Massive amounts of data
To develop the software-defined dream car of the future you need Artificial Intelligence, and you need data. A lot of data. No, in fact it’s not enough to have a lot of data. You need massive amounts of data.
Machine Learning algorithms need to be trained on data, the more the better, to achieve higher precision and refinement in developing for instance driver assist technologies. To do their job, automotive software developers need a pool of car data from on-board sensors and cameras, and other information relevant for designing new services.
Heart and brain
For a large company in the German automotive industry, Stefan Jahncke from Data Respons subsidiary EPOS CAT GmbH is designing the heart and brain of such a computer infrastructure containing massive automotive data.
However, while it’s no secret that software is eating the automotive industry, there are a lot of secrets surrounding the work he’s doing. Exactly what data the system will be storing, and what the engineers will be doing with it, that’s a business secret. To newcomers these work conditions might seem difficult, but they’re actually rather normal to the EPOS infrastructure team.
They have installed similar data infrastructures before, and customers often have strict secrecy rules. And basically, according to Stefan, the exact nature of the data isn’t that important.
- The customer has asked us to do a proof-of-concept of an infrastructure to be used by approximately 100 developers for designing and training machine learning solutions for automotive applications, Stefan explains.
- The infrastructure will contain mostly sensor and video data, together with other data sources needed to increase the “intelligence” of the vehicle. To put this into context, you could compare a car to a human being. When you’re driving and you see a red light, you’ll react right away and stop the car. But the on-board camera of a car only registers a red light. It doesn’t know what to do with that information. You must build a system that translates the red light into computer language and makes the car react correctly to that input.
- To develop autonomous or semi-autonomous vehicles we need to teach the car what to do in various situations. For that you need massive amounts of data. But there’s much more to it than just processing data. In fact, data is only used to form a kind of pattern or frame. To get the car to put the data into context, to really “understand” it, you need neural networking and a lot of processing time.

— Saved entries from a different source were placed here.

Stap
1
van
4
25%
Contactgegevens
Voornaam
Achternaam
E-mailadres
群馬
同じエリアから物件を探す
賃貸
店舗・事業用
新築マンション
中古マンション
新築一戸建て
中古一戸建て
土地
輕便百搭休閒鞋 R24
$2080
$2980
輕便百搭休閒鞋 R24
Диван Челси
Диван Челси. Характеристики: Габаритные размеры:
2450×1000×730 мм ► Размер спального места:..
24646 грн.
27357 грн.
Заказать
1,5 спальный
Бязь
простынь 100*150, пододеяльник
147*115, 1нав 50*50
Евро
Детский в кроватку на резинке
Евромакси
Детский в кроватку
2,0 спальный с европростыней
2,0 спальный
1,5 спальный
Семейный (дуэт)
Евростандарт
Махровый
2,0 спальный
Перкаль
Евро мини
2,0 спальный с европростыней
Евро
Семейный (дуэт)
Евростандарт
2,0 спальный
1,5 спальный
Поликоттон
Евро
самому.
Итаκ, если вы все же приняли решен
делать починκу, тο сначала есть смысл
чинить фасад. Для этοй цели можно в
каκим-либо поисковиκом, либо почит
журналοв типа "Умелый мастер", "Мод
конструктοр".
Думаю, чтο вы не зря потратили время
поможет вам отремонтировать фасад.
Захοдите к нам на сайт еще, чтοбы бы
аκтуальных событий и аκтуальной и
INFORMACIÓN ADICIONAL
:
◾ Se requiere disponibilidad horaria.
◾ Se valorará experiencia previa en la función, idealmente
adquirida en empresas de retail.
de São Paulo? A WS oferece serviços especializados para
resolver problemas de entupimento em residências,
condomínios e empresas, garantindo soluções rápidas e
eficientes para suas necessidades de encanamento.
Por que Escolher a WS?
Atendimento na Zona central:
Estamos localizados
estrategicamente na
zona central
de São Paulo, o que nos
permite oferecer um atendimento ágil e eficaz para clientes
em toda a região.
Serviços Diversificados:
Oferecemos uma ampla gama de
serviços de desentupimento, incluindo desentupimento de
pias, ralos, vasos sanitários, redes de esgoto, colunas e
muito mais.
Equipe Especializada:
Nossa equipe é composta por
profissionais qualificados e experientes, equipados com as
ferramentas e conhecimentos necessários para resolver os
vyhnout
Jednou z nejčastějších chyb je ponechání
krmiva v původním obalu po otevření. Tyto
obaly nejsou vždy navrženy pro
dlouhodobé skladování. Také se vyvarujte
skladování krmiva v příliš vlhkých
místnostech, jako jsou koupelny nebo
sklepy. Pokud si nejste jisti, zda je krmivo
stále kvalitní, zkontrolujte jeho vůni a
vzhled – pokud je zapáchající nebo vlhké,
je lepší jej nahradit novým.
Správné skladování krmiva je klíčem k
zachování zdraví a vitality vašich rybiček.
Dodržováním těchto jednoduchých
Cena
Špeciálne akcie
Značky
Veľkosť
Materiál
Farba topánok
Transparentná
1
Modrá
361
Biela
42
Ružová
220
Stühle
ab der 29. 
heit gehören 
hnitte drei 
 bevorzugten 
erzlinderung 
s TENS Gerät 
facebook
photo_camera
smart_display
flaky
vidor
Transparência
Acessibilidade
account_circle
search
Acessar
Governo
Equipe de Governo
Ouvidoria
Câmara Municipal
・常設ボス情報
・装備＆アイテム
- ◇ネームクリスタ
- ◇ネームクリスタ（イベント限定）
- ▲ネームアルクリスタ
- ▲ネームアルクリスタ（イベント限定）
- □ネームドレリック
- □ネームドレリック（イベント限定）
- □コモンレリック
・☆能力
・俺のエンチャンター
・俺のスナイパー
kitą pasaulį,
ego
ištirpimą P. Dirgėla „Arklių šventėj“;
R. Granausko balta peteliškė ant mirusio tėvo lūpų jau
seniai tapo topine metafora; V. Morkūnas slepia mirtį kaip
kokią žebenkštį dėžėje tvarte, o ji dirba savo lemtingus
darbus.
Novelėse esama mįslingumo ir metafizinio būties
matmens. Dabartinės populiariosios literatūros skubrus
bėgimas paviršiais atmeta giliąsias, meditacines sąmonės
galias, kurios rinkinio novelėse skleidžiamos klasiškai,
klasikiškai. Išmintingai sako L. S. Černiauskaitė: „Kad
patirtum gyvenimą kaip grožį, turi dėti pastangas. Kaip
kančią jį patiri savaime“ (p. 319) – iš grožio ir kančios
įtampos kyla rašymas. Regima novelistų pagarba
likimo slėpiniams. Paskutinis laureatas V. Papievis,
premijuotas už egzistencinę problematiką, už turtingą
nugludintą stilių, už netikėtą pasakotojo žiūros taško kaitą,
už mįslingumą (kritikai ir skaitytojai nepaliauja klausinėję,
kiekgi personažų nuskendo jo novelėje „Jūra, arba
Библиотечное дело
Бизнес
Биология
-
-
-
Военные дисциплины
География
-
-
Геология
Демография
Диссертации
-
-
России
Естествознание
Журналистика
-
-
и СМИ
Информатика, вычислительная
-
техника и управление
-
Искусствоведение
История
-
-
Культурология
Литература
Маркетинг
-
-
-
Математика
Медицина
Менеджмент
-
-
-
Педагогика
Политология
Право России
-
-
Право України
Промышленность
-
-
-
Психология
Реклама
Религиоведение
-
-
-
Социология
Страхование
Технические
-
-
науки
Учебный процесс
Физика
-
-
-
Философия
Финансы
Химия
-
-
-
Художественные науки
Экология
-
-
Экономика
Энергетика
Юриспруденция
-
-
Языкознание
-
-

The infrastructure we’re building is a tool for developers designing software to make vehicles react as correctly as possible, and to make them as autonomous as possible.
Hardware and software
Stefan looking into hardware as well as software, with Graphics Processing Units from Nvidia forming the core of the infrastructure. Initially, GPUs were developed for the gaming industry, and have spread from there to other areas requiring ultra-fast image processing. Nvidia is widely used in the automotive industry.
- Regarding software we’re currently looking into what software to choose. We’ll be running the Kubernetes cluster management software, but apart from that we haven’t decided yet. For our proof-of-concept we’ve chosen the VMware Tanzu vSphere virtualization software to manage and optimize our Kubernetes cluster. Hopefully, in a few weeks we’ll have the proof of concept ready for the customer to test.
20 to 30 terabyte per day
Provided that the customer approves the design, Stefan and his team will start building the actual infrastructure, gradually adding more components and equipment depending on the customer’s requirements.
The new infrastructure will incorporate data from an existing data center containing several petabytes of data, primarily produced by onboard cameras and sensors of the cars connected to it. And more data will be coming in. Stefan estimates that between 20 and 30 terabytes will be added per day.
He predicts that once the new infrastructure has been tested and approved by the customer, more developers will start using the system.
When fully operational, probably up to 300 software developers will be working on it. To accommodate them, and to secure enough storage space for the ever-increasing amount of data, a team of EPOS specialists will be permanently assigned to maintain the infrastructure, including managing updates, working with security, and all the other nitty-gritty of running an infrastructure of massive automotive data – growing every day.